§ Exercise brief
Pictures aside, repeat every entry exactly.

(Saved entries)
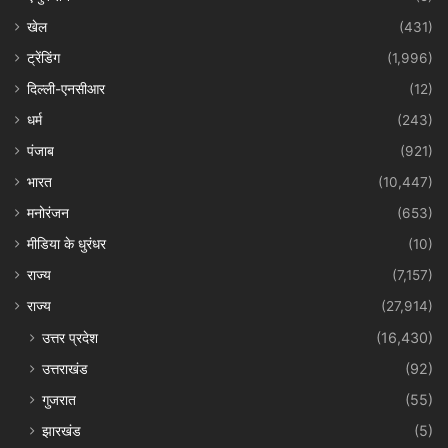
खेल
(431)
ट्रेंडिंग
(1,996)
दिल्ली-एनसीआर
(12)
धर्म
(243)
पंजाब
(921)
भारत
(10,447)
मनोरंजन
(653)
मीडिया के धुरंधर
(10)
राज्य
(7,157)
राज्य
(27,914)
उत्तर प्रदेश
(16,430)
उत्तराखंड
(92)
गुजरात
(55)
झारखंड
(5)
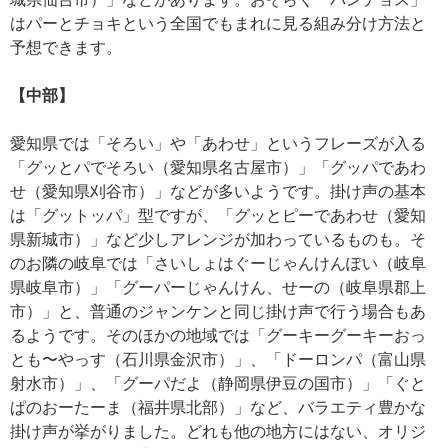
はパーとチョキという全国でもまれに見る組み分け方法と
予想できます。
【中部】
愛知県では「そろい」や「あわせ」というフレーズが入る
「グッとパでそろい（愛知県名古屋市）」「グッパであわ
せ（愛知県刈谷市）」などが多いようです。掛け声の基本
は「グットッパ」型ですが、「グッとピーであわせ（愛知
県新城市）」など少しアレンジが加わっているものも。そ
のお隣の岐阜では「さいしょはぐーじゃんけんぽい（岐阜
県岐阜市）」「グーパーじゃんけん、せーの（岐阜県郡上
市）」と、普通のジャンケンと同じ掛け声で行う場合もあ
るようです。そのほかの地域では「グーキーグーキーおっ
とも〜やっす（石川県金沢市）」、「ドーロンパ（富山県
射水市）」、「グーパだよ（静岡県伊豆の国市）」「ぐと
ぱのおーたーま（福井県北部）」など、バラエティ豊かな
掛け声が挙がりました。どれも他の地方にはない、オリジ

§ Task result
खेल
(431)
ट्रेंडिंग
(1,996)
दिल्ली-एनसीआर
(12)
धर्म
(243)
पंजाब
(921)
भारत
(10,447)
मनोरंजन
(653)
मीडिया के धुरंधर
(10)
राज्य
(7,157)
राज्य
(27,914)
उत्तर प्रदेश
(16,430)
उत्तराखंड
(92)
गुजरात
(55)
झारखंड
(5)
はパーとチョキという全国でもまれに見る組み分け方法と
予想できます。
【中部】
愛知県では「そろい」や「あわせ」というフレーズが入る
「グッとパでそろい（愛知県名古屋市）」「グッパであわ
せ（愛知県刈谷市）」などが多いようです。掛け声の基本
は「グットッパ」型ですが、「グッとピーであわせ（愛知
県新城市）」など少しアレンジが加わっているものも。そ
のお隣の岐阜では「さいしょはぐーじゃんけんぽい（岐阜
県岐阜市）」「グーパーじゃんけん、せーの（岐阜県郡上
市）」と、普通のジャンケンと同じ掛け声で行う場合もあ
るようです。そのほかの地域では「グーキーグーキーおっ
とも〜やっす（石川県金沢市）」、「ドーロンパ（富山県
射水市）」、「グーパだよ（静岡県伊豆の国市）」「ぐと
ぱのおーたーま（福井県北部）」など、バラエティ豊かな
掛け声が挙がりました。どれも他の地方にはない、オリジ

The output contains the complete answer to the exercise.